8. Aus diesen gestatteten Ausnahmen ist deutlich zu erkennen, dass nicht die Meinung, die Speisen seien unrein, die Veranlassung zu diesen Verboten gegeben hat, sonst müßte ja alles verboten sein; aber die den Verboten zugrunde liegende Weisheit ist durch die Geschichte bestätigt. Schon beim ersten Anfang der Zerstreuung hatten Daniel und seine Genossen sich diese Verbote selbst aufer­legt, (Dan. 1) und ihren Zeitgenossen empfohlen; diese folgten aber nicht allgemein dem Wort und Beispiel Daniels, und wirklich entstanden bei der Rückkehr aus Babylon viele Mischehen, deren Sprößlinge sogar die heilige Sprache verlernt hatten und die Tora nicht mehr zu lesen vermochten, woraus große Verwirrungen ent­standen, wie Esra 9 und 10 und Nechema 13 uns erzählt wird. Darum wurden später, als die Zerstreuung sich immer weiter ausdehnte, diese Verbote wiederholt erlassen und allgemein angenommen.

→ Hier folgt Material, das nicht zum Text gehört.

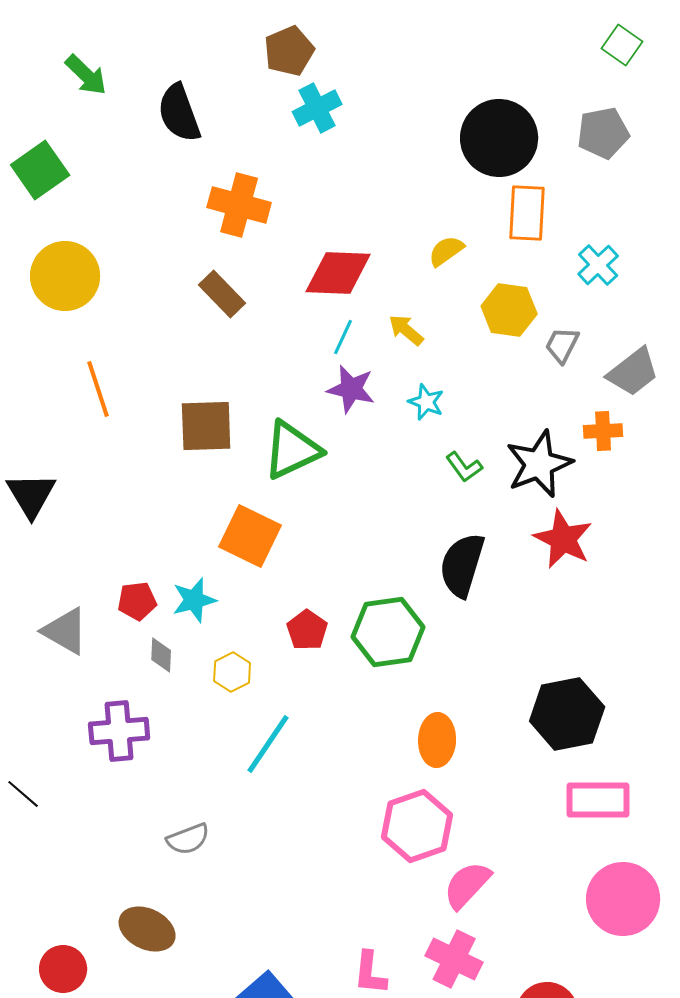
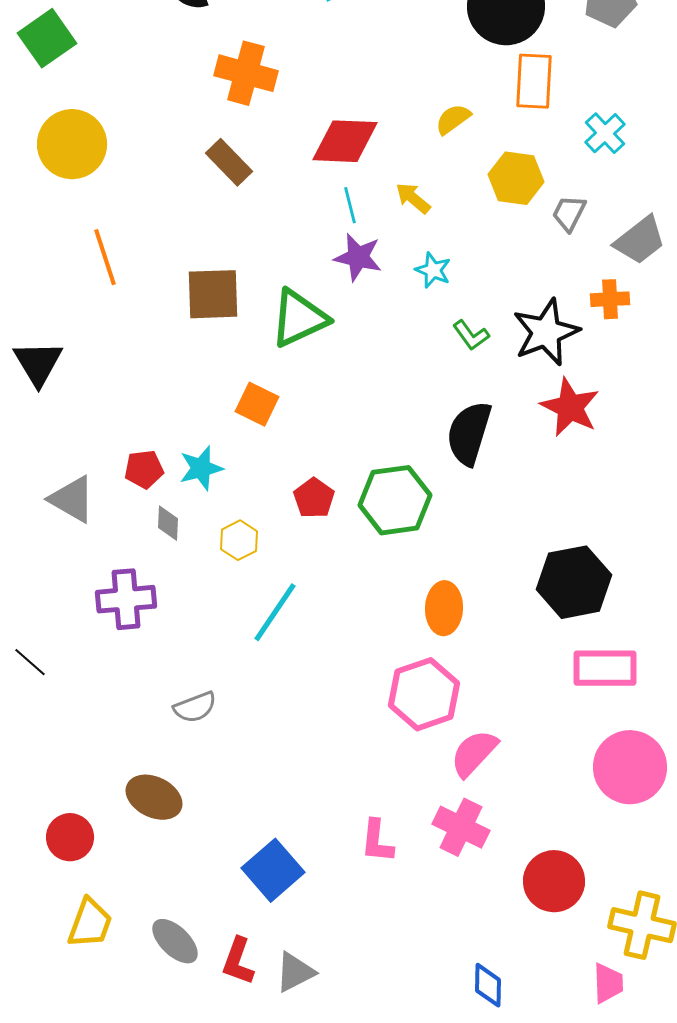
cyan line: (343, 337) -> (350, 205), turned -39
orange square: (250, 536) -> (257, 404), size x0.7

 Hütet meine Gesetze und Rechtsordnunge, die der Mensch zu erfül­len hat und Leben durch sie gewinnt, ich bin Gott. Jeder, jeder, zu aller Verwandtschaft seines Fleisches sollt ihr euch nicht nähern, Blöße zu enthüllen… Denn jeder, der von diesen Abscheu­lichkeiten etwas übt, die es verübenden Seelen werden aus der Mitte ihres Volkes entwurzelt. 3. Mos. 18, 5.6.29.

 Du sollst dich mit ihnen nicht verschwägern, sollst deine Tochter nicht seinem Sohn geben und seine Tochter nicht nehmen für deinen Sohn; denn er würden deinen Sohn abwendiug machen, mir nachzufol­gen. 5. Mos. 7, 3.4.

 Wenn er dich einlädt und du issest, da könntest du auch von seinen Töchtern für deine Söhne nehmen. 2. Mos. 34, 15.16.

 Daniel nahm sich im Herzen vor, sich nicht zu versündigen durch die Speisen von der Tafel des Königs und durch dessen Mundwein, und erbat es sich von dem Obersten der Hofbedienten, dass er sich nicht versündigen müsse. Dan. 1.8.

 Auch zu jener Zeit bemerkte ich, dass Jehudim Frauen aus Asdod,  Ammon und Moab geehelicht hatten, und dass ein Teil ihrer Kinder die Sprache Asdods redete und nicht die Sprache der Jehudim zu sprechen vermochte, sondern die Sprache dieses und jenes Volkes…Hat sich nicht dadurch versündigt Salomo, der König von Israel, desgleichen kein König war unter vielen Völkern, und von Gott so geliebt, dass ihn Gott zum König einsetzte über ganz Israel ‑ auch ihn verleiteten die fremden Frauen zur Sünde. Nech. 13,23.24.26.